Christy Staats, who had come previously to peer in the windows, said she hopes the buyers do something amazing with it. If she had bought it, she said, the cost and complications would quickly take it from a gratifying undertaking to something far more difficult.
“I think this would be a less fun project,” she said.

‘Looking for $185,000’
At 3 p.m. Friday, more than 30 people filled the front yard of the 1.76-acre, boot-shaped property. Some sat in lawn or folding chairs in front of two red tents for Dutton Realtors-Auctioneers that sat at the edge of the lawn. On a table underneath one tent, a laptop with a webcam was set up so online bidders could take in the in-person scene.
To the left of the tents, Auctioneer Jared Dutton stood behind a podium, next to a large sign full of property information.
Davis called the sale a “fantastic opportunity” for the historic home. The seven-bedroom, seven-bathroom property with a carriage house and garage was built by Mahlon S. Long, whose 1923 obituary in the Akron Beacon Journal called him one of the city’s “leading merchants and citizens.”
Long was responsible for erecting Akron’s Flatiron building in 1907 (it was demolished 60 years later). He also helped create a park and the Summit County fairgrounds. He was president of the Akron merchants’ association and Portage Rubber Co.

“Good luck to everyone,” Davis said before the bidding began at 3:08 p.m.
It started at $50,000. It didn’t take long for the price to rise to $185,000, with Dutton calling, “I’ll take $165,000” as the values rose.
“Would you give $175,000?” he asked.
“Looking for $185,000 online. New bidder in.”

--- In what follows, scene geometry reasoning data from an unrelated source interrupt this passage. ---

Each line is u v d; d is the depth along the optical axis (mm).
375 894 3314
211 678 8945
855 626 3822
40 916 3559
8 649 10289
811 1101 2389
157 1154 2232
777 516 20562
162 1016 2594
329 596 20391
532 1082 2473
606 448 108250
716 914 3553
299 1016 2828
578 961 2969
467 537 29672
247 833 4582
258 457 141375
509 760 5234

Davis and Joel Dutton roamed the crowd, the latter saying the property was “a great location, a great lot” as they tried to rev up bidders.
But when the price hit $185,000, the auction stagnated.

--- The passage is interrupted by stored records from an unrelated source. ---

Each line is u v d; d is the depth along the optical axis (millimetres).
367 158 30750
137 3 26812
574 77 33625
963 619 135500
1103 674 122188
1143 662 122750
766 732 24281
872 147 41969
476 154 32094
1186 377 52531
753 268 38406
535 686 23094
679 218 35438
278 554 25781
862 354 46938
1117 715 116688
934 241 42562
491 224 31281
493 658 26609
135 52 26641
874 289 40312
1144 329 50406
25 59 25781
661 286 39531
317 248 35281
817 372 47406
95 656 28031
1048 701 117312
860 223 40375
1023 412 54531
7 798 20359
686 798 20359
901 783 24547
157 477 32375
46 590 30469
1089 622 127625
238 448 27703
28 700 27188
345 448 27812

$200,000? $190,000? $187,500? What about $186,000? No one else would budge.
“When you’re done, we’re done,” Jared Dutton declared, while Davis said, “Last call, last chance,” as he walked the lawn. The sale took fewer than 10 minutes.

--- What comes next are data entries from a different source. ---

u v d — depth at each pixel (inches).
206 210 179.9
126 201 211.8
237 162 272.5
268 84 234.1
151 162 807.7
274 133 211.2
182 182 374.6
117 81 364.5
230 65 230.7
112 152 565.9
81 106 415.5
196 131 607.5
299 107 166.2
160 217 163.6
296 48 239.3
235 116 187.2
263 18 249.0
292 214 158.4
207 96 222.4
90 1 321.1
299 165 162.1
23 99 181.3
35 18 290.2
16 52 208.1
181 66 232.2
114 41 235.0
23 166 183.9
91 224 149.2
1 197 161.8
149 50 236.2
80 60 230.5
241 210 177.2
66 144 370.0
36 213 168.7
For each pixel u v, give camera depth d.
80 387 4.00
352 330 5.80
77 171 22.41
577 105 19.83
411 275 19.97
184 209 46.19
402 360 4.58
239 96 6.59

Twelve people registered, seven bid at auction
Lerner and his partner have the option to accept or counter the high bid, Davis said at the auction’s conclusion. There had been 12 bidders registered at the beginning of the sale; in the end, three bid in person and four online.
“They ran the numbers,” Davis said of those who were willing to spend on the house. “Construction guys know what it costs.”
Barnett, who stopped his bidding at $175,000, estimated last year that it would take $400,000 to restore the home. He had hoped to live in the carriage house while he did the work. That was also Lerner’s original plan for the person he expected to work on the house.
Erica Hoosic and Tim Peyton, who live in the neighborhood, attended the auction because they were curious about what the house might go for. They had no intentions of bidding, but when the price stayed low, Peyton said the possibility of doing so crossed his mind.
“Then I started immediately adding it up,” he said. “There’s no way.”
Hoosic said she’s worried that the house will be torn down. So is Toni Bradford, who’s had her eye on the home since it was last auctioned four years ago.

“Who knows what the new owner is going to do?” she asked.
Bradford, who lives in Akron, said she was surprised the price was so low.
“They really tried to sell it for more,” she said of the auctioneers. “It needs so much work.”
Davis said he didn’t know why Lerner waited so long before he decided to sell the property. The delay let the house continue to deteriorate. Still, he considers the auction a success.
“We had a good response,” Davis said. “There wasn’t anybody in Akron that didn’t know this house was selling today.”